### ABOUT THIS EXERCISE
I'd like the records transcribed exactly, leaving the images out.

- Opening Delimiter -

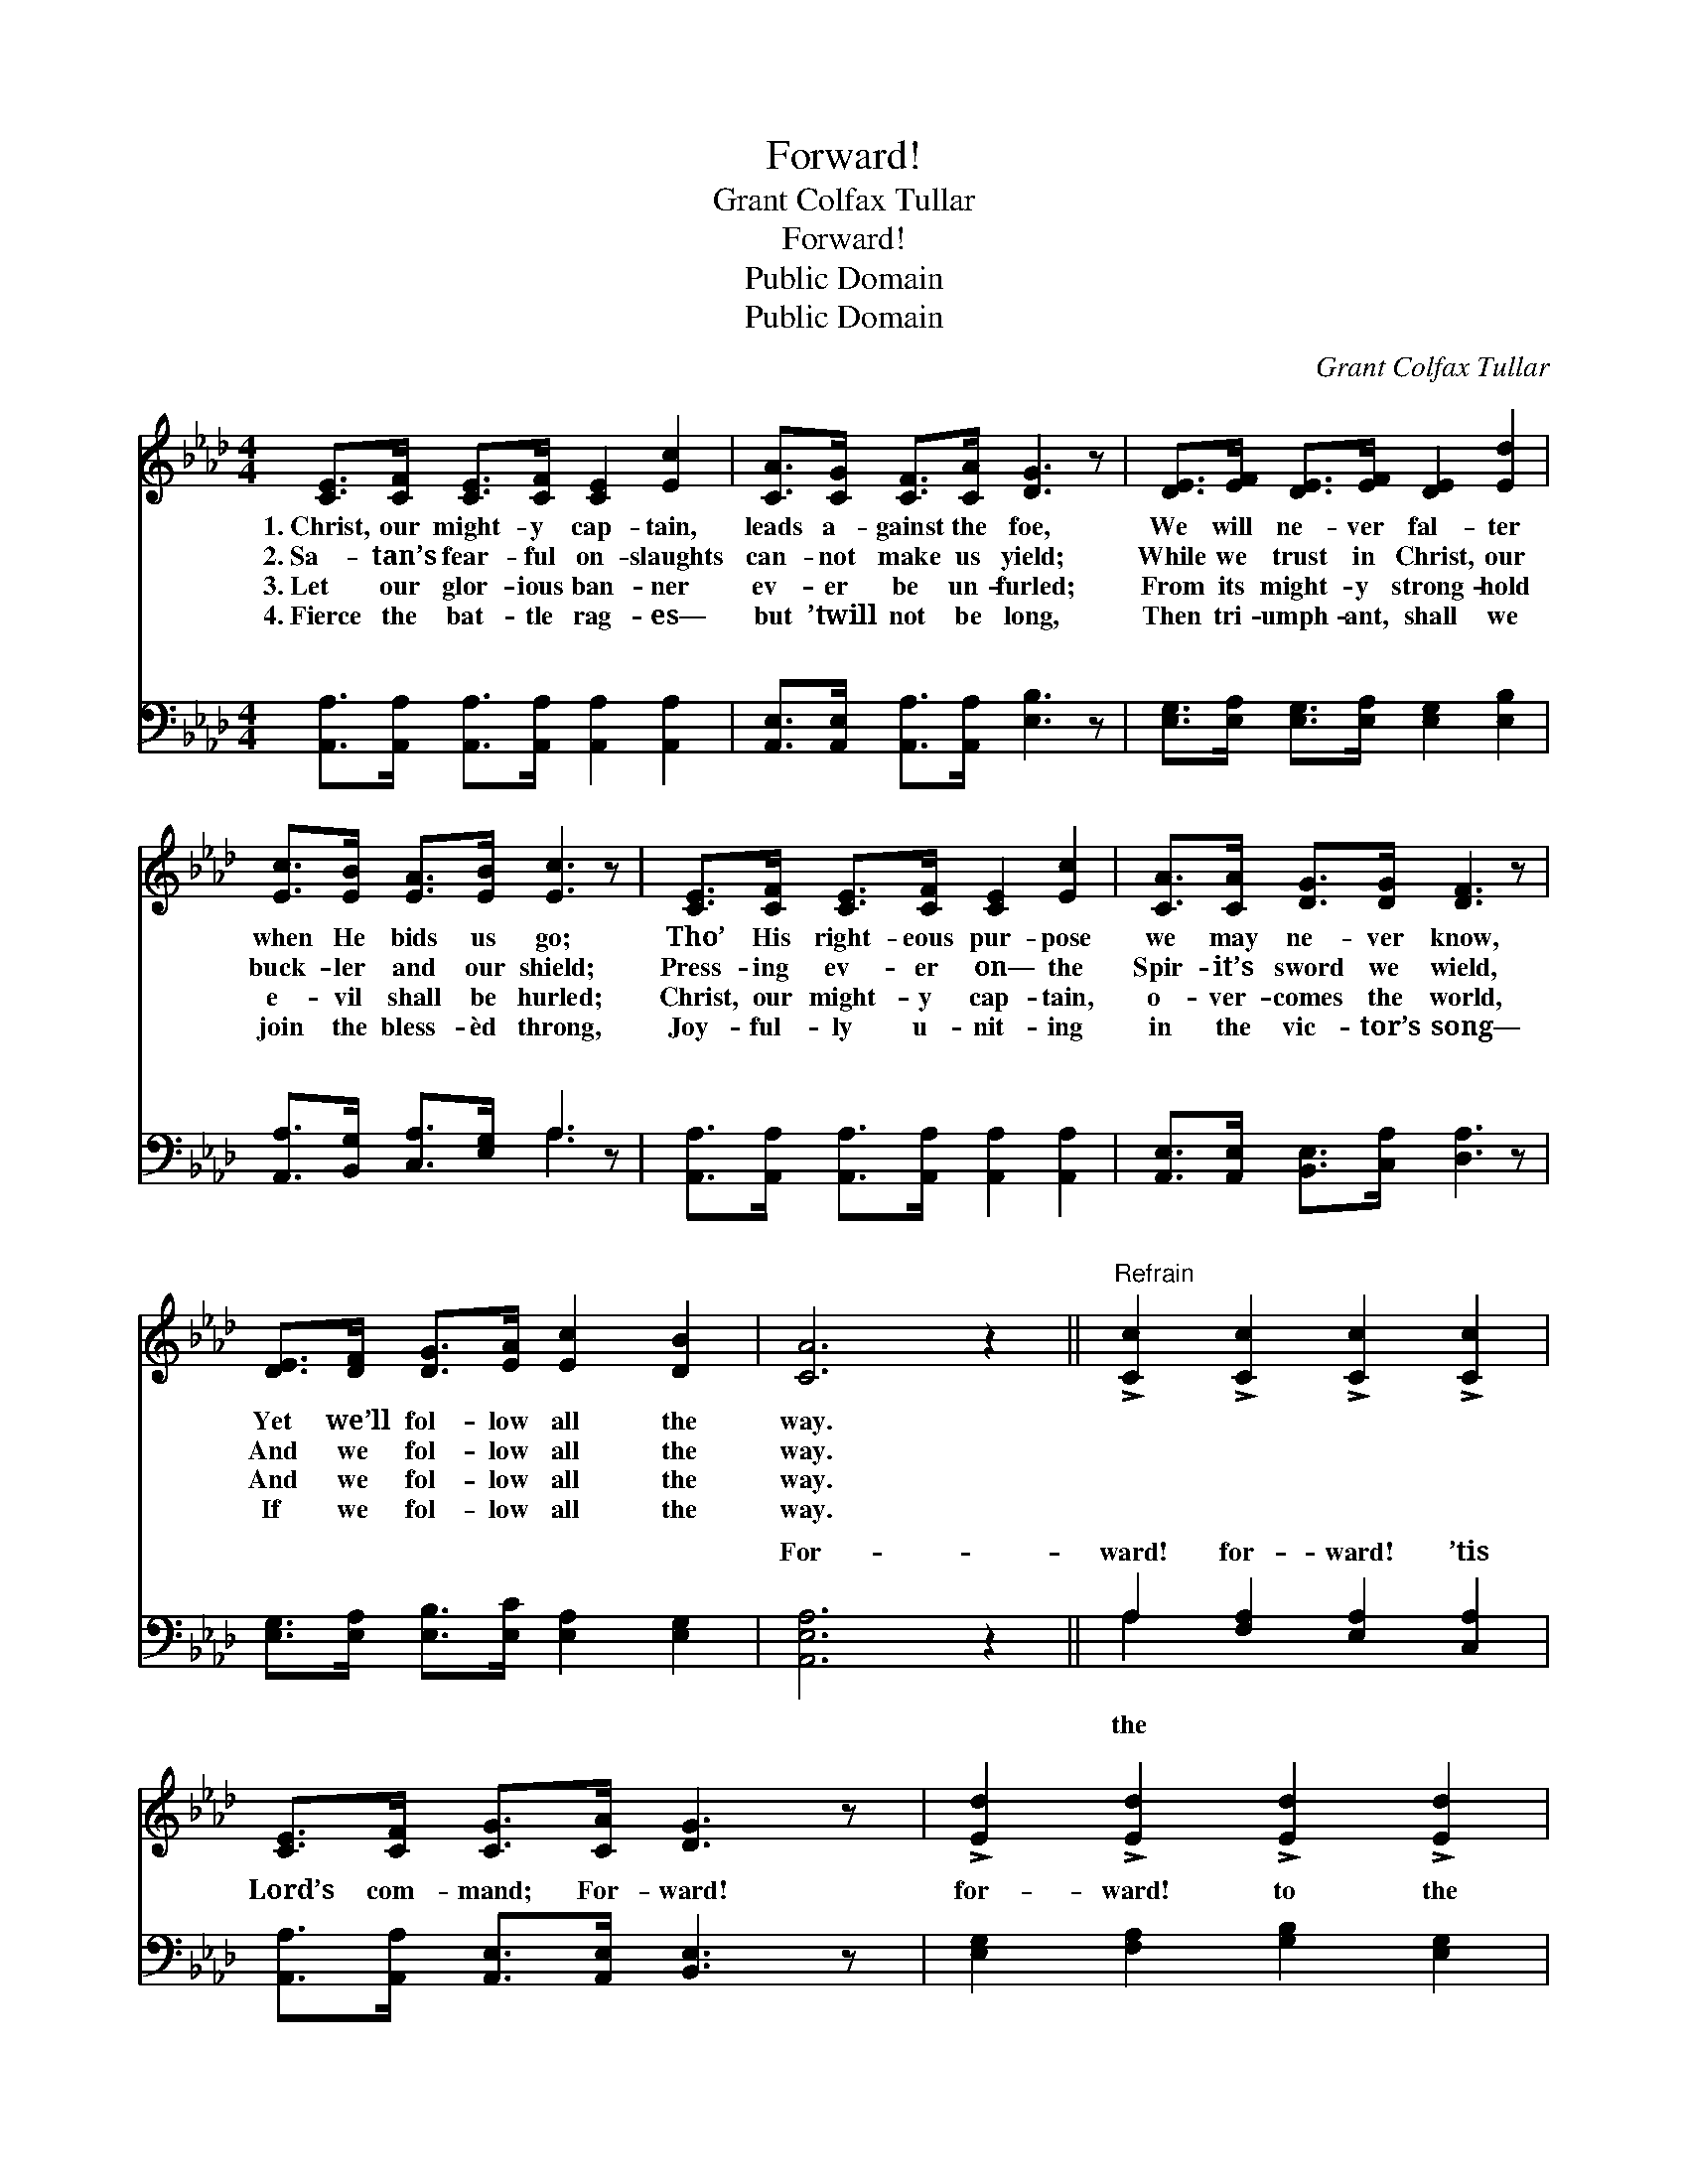 X:1
T:Forward!
T:Grant Colfax Tullar
T:Forward!
T:Public Domain
T:Public Domain
C:Grant Colfax Tullar
Z:Public Domain
%%score ( 1 2 ) ( 3 4 )
L:1/8
M:4/4
K:Ab
V:1 treble 
V:2 treble 
V:3 bass 
V:4 bass 
V:1
 [CE]>[CF] [CE]>[CF] [CE]2 [Ec]2 | [CA]>[CG] [CF]>[CA] [DG]3 z | [DE]>[EF] [DE]>[EF] [DE]2 [Ed]2 | %3
w: 1.~Christ, our might- y cap- tain,|leads a- gainst the foe,|We will ne- ver fal- ter|
w: 2.~Sa- tan’s fear- ful on- slaughts|can- not make us yield;|While we trust in Christ, our|
w: 3.~Let our glor- ious ban- ner|ev- er be un- furled;|From its might- y strong- hold|
w: 4.~Fierce the bat- tle rag- es—|but ’twill not be long,|Then tri- umph- ant, shall we|
 [Ec]>[EB] [EA]>[EB] [Ec]3 z | [CE]>[CF] [CE]>[CF] [CE]2 [Ec]2 | [CA]>[CA] [DG]>[DG] [DF]3 z | %6
w: when He bids us go;|Tho’ His right- eous pur- pose|we may ne- ver know,|
w: buck- ler and our shield;|Press- ing ev- er on— the|Spir- it’s sword we wield,|
w: e- vil shall be hurled;|Christ, our might- y cap- tain,|o- ver- comes the world,|
w: join the bless- èd throng,|Joy- ful- ly u- nit- ing|in the vic- tor’s song—|
 [DE]>[DF] [DG]>[EA] [Ec]2 [DB]2 | [CA]6 z2 ||"^Refrain" !>![Cc]2 !>![Cc]2 !>![Cc]2 !>![Cc]2 | %9
w: Yet we’ll fol- low all the|way.||
w: And we fol- low all the|way.||
w: And we fol- low all the|way.||
w: If we fol- low all the|way.||
 [CE]>[CF] [CG]>[CA] [DG]3 z | !>![Ed]2 !>![Ed]2 !>![Ed]2 !>![Ed]2 | %11
w: ||
w: ||
w: ||
w: ||
 [DE]>[DE] [DG]>[DF] (z2 E/F/(3G/A/B/) | !>![Cc]2 !>![Cc]2 !>![Cc]2 !>![Cc]2 | %13
w: ||
w: ||
w: ||
w: ||
 [CA]>[CA] [GB]>[_Gc] [Fd]4 | [Fd]>[Fd] [Fc]>[FB] !>![Ee]2 [Ed]2 | [Ec]2 [DB]2 [CA]4 |] %16
w: |||
w: |||
w: |||
w: |||
V:2
 x8 | x8 | x8 | x8 | x8 | x8 | x8 | x8 || x8 | x8 | x8 | x4 [CE]3 x | x8 | x8 | x8 | x8 |] %16
V:3
 [A,,A,]>[A,,A,] [A,,A,]>[A,,A,] [A,,A,]2 [A,,A,]2 | [A,,E,]>[A,,E,] [A,,A,]>[A,,A,] [E,B,]3 z | %2
w: ~ ~ ~ ~ ~ ~|~ ~ ~ ~ ~|
 [E,G,]>[E,A,] [E,G,]>[E,A,] [E,G,]2 [E,B,]2 | [A,,A,]>[B,,G,] [C,A,]>[E,G,] A,3 z | %4
w: ~ ~ ~ ~ ~ ~|~ ~ ~ ~ ~|
 [A,,A,]>[A,,A,] [A,,A,]>[A,,A,] [A,,A,]2 [A,,A,]2 | [A,,E,]>[A,,E,] [B,,E,]>[C,A,] [D,A,]3 z | %6
w: ~ ~ ~ ~ ~ ~|~ ~ ~ ~ ~|
 [E,G,]>[E,A,] [E,B,]>[E,C] [E,A,]2 [E,G,]2 | [A,,E,A,]6 z2 || A,2 [F,A,]2 [E,A,]2 [C,A,]2 | %9
w: ~ ~ ~ ~ ~ ~|For-|ward! for- ward! ’tis|
 [A,,A,]>[A,,A,] [A,,E,]>[A,,E,] [B,,E,]3 z | [E,G,]2 [F,A,]2 [G,B,]2 [E,G,]2 | %11
w: Lord’s com- mand; For- ward!|for- ward! to the|
 [E,G,]>[E,A,] [E,B,]>[E,G,] [A,,A,]3 z | A,2 [F,A,]2 [E,A,]2 [C,A,]2 | %13
w: prom- ised land; For- ward!|for- ward! let the|
 [A,,A,]>[A,,A,] [A,,A,]>[A,,A,] [D,A,]4 | [B,,B,]>[B,,B,] [C,=A,]>[D,B,] [E,C]2 [E,B,]2 | %15
w: us ring: We are sure|to win with Christ, our king!|
 [E,A,]2 [E,G,]2 [A,,E,A,]4 |] %16
w: |
V:4
 x8 | x8 | x8 | x4 A,3 x | x8 | x8 | x8 | x8 || A,2 x6 | x8 | x8 | x8 | A,2 x6 | x8 | x8 | x8 |] %16
w: |||~|||||the||||chor-||||

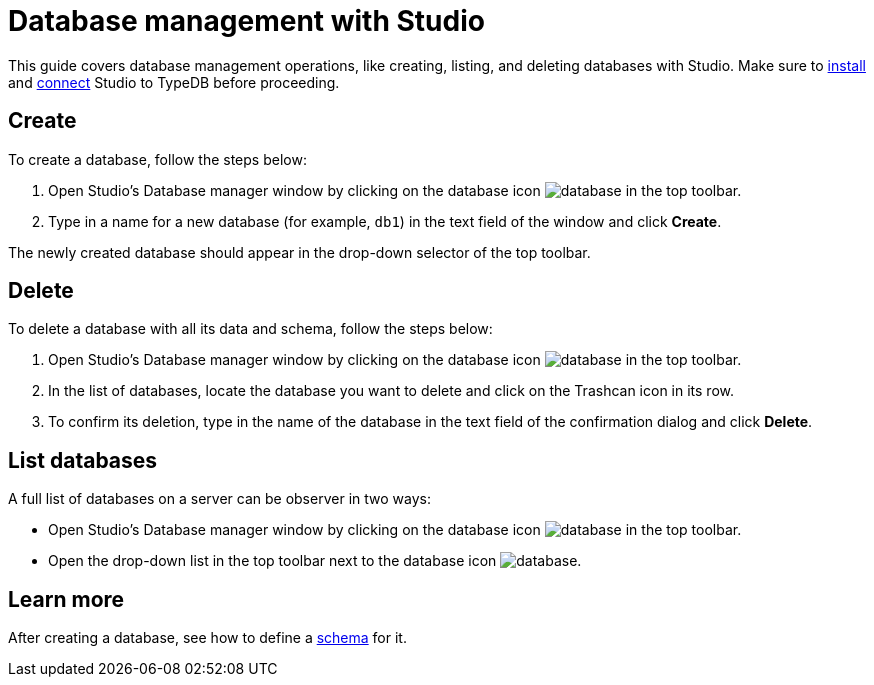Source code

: = Database management with Studio
:Summary: How to create and delete a database in Studio.
:keywords: typedb, database, create, delete, drop, studio
:pageTitle: Creating a database
:experimental:

This guide covers database management operations, like creating, listing, and deleting databases with Studio.
Make sure to xref:guides::installation/studio.adoc[install]
and xref:guides::connection/studio.adoc[connect] Studio to TypeDB before proceeding.

== Create

To create a database, follow the steps below:

. Open Studio's Database manager window by clicking on the database icon image:home::studio-icons/database.png[] in the top toolbar.
. Type in a name for a new database (for example, `db1`) in the text field of the window and click btn:[Create].

The newly created database should appear in the drop-down selector of the top toolbar.

== Delete

To delete a database with all its data and schema, follow the steps below:

. Open Studio's Database manager window by clicking on the database icon image:home::studio-icons/database.png[] in the top toolbar.
. In the list of databases, locate the database you want to delete and click on the Trashcan icon in its row.
. To confirm its deletion, type in the name of the database in the text field of the confirmation dialog and click btn:[Delete].
//#todo Add the icon's image

== List databases

A full list of databases on a server can be observer in two ways:

* Open Studio's Database manager window by clicking on the database icon image:home::studio-icons/database.png[] in the top toolbar.
* Open the drop-down list in the top toolbar next to the database icon image:home::studio-icons/database.png[].

== Learn more

After creating a database, see how to define a xref:guides::schema/define.adoc[schema] for it.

- Closing Delimiter -

### RESULT
 X:1
T:Forward!
T:Grant Colfax Tullar
T:Forward!
T:Public Domain
T:Public Domain
C:Grant Colfax Tullar
Z:Public Domain
%%score ( 1 2 ) ( 3 4 )
L:1/8
M:4/4
K:Ab
V:1 treble 
V:2 treble 
V:3 bass 
V:4 bass 
V:1
 [CE]>[CF] [CE]>[CF] [CE]2 [Ec]2 | [CA]>[CG] [CF]>[CA] [DG]3 z | [DE]>[EF] [DE]>[EF] [DE]2 [Ed]2 | %3
w: 1.~Christ, our might- y cap- tain,|leads a- gainst the foe,|We will ne- ver fal- ter|
w: 2.~Sa- tan’s fear- ful on- slaughts|can- not make us yield;|While we trust in Christ, our|
w: 3.~Let our glor- ious ban- ner|ev- er be un- furled;|From its might- y strong- hold|
w: 4.~Fierce the bat- tle rag- es—|but ’twill not be long,|Then tri- umph- ant, shall we|
 [Ec]>[EB] [EA]>[EB] [Ec]3 z | [CE]>[CF] [CE]>[CF] [CE]2 [Ec]2 | [CA]>[CA] [DG]>[DG] [DF]3 z | %6
w: when He bids us go;|Tho’ His right- eous pur- pose|we may ne- ver know,|
w: buck- ler and our shield;|Press- ing ev- er on— the|Spir- it’s sword we wield,|
w: e- vil shall be hurled;|Christ, our might- y cap- tain,|o- ver- comes the world,|
w: join the bless- èd throng,|Joy- ful- ly u- nit- ing|in the vic- tor’s song—|
 [DE]>[DF] [DG]>[EA] [Ec]2 [DB]2 | [CA]6 z2 ||"^Refrain" !>![Cc]2 !>![Cc]2 !>![Cc]2 !>![Cc]2 | %9
w: Yet we’ll fol- low all the|way.||
w: And we fol- low all the|way.||
w: And we fol- low all the|way.||
w: If we fol- low all the|way.||
 [CE]>[CF] [CG]>[CA] [DG]3 z | !>![Ed]2 !>![Ed]2 !>![Ed]2 !>![Ed]2 | %11
w: ||
w: ||
w: ||
w: ||
 [DE]>[DE] [DG]>[DF] (z2 E/F/(3G/A/B/) | !>![Cc]2 !>![Cc]2 !>![Cc]2 !>![Cc]2 | %13
w: ||
w: ||
w: ||
w: ||
 [CA]>[CA] [GB]>[_Gc] [Fd]4 | [Fd]>[Fd] [Fc]>[FB] !>![Ee]2 [Ed]2 | [Ec]2 [DB]2 [CA]4 |] %16
w: |||
w: |||
w: |||
w: |||
V:2
 x8 | x8 | x8 | x8 | x8 | x8 | x8 | x8 || x8 | x8 | x8 | x4 [CE]3 x | x8 | x8 | x8 | x8 |] %16
V:3
 [A,,A,]>[A,,A,] [A,,A,]>[A,,A,] [A,,A,]2 [A,,A,]2 | [A,,E,]>[A,,E,] [A,,A,]>[A,,A,] [E,B,]3 z | %2
w: ~ ~ ~ ~ ~ ~|~ ~ ~ ~ ~|
 [E,G,]>[E,A,] [E,G,]>[E,A,] [E,G,]2 [E,B,]2 | [A,,A,]>[B,,G,] [C,A,]>[E,G,] A,3 z | %4
w: ~ ~ ~ ~ ~ ~|~ ~ ~ ~ ~|
 [A,,A,]>[A,,A,] [A,,A,]>[A,,A,] [A,,A,]2 [A,,A,]2 | [A,,E,]>[A,,E,] [B,,E,]>[C,A,] [D,A,]3 z | %6
w: ~ ~ ~ ~ ~ ~|~ ~ ~ ~ ~|
 [E,G,]>[E,A,] [E,B,]>[E,C] [E,A,]2 [E,G,]2 | [A,,E,A,]6 z2 || A,2 [F,A,]2 [E,A,]2 [C,A,]2 | %9
w: ~ ~ ~ ~ ~ ~|For-|ward! for- ward! ’tis|
 [A,,A,]>[A,,A,] [A,,E,]>[A,,E,] [B,,E,]3 z | [E,G,]2 [F,A,]2 [G,B,]2 [E,G,]2 | %11
w: Lord’s com- mand; For- ward!|for- ward! to the|
 [E,G,]>[E,A,] [E,B,]>[E,G,] [A,,A,]3 z | A,2 [F,A,]2 [E,A,]2 [C,A,]2 | %13
w: prom- ised land; For- ward!|for- ward! let the|
 [A,,A,]>[A,,A,] [A,,A,]>[A,,A,] [D,A,]4 | [B,,B,]>[B,,B,] [C,=A,]>[D,B,] [E,C]2 [E,B,]2 | %15
w: us ring: We are sure|to win with Christ, our king!|
 [E,A,]2 [E,G,]2 [A,,E,A,]4 |] %16
w: |
V:4
 x8 | x8 | x8 | x4 A,3 x | x8 | x8 | x8 | x8 || A,2 x6 | x8 | x8 | x8 | A,2 x6 | x8 | x8 | x8 |] %16
w: |||~|||||the||||chor-||||

Source code

: = Database management with Studio
:Summary: How to create and delete a database in Studio.
:keywords: typedb, database, create, delete, drop, studio
:pageTitle: Creating a database
:experimental:

This guide covers database management operations, like creating, listing, and deleting databases with Studio.
Make sure to xref:guides::installation/studio.adoc[install]
and xref:guides::connection/studio.adoc[connect] Studio to TypeDB before proceeding.

== Create

To create a database, follow the steps below:

. Open Studio's Database manager window by clicking on the database icon image:home::studio-icons/database.png[] in the top toolbar.
. Type in a name for a new database (for example, `db1`) in the text field of the window and click btn:[Create].

The newly created database should appear in the drop-down selector of the top toolbar.

== Delete

To delete a database with all its data and schema, follow the steps below:

. Open Studio's Database manager window by clicking on the database icon image:home::studio-icons/database.png[] in the top toolbar.
. In the list of databases, locate the database you want to delete and click on the Trashcan icon in its row.
. To confirm its deletion, type in the name of the database in the text field of the confirmation dialog and click btn:[Delete].
//#todo Add the icon's image

== List databases

A full list of databases on a server can be observer in two ways:

* Open Studio's Database manager window by clicking on the database icon image:home::studio-icons/database.png[] in the top toolbar.
* Open the drop-down list in the top toolbar next to the database icon image:home::studio-icons/database.png[].

== Learn more

After creating a database, see how to define a xref:guides::schema/define.adoc[schema] for it.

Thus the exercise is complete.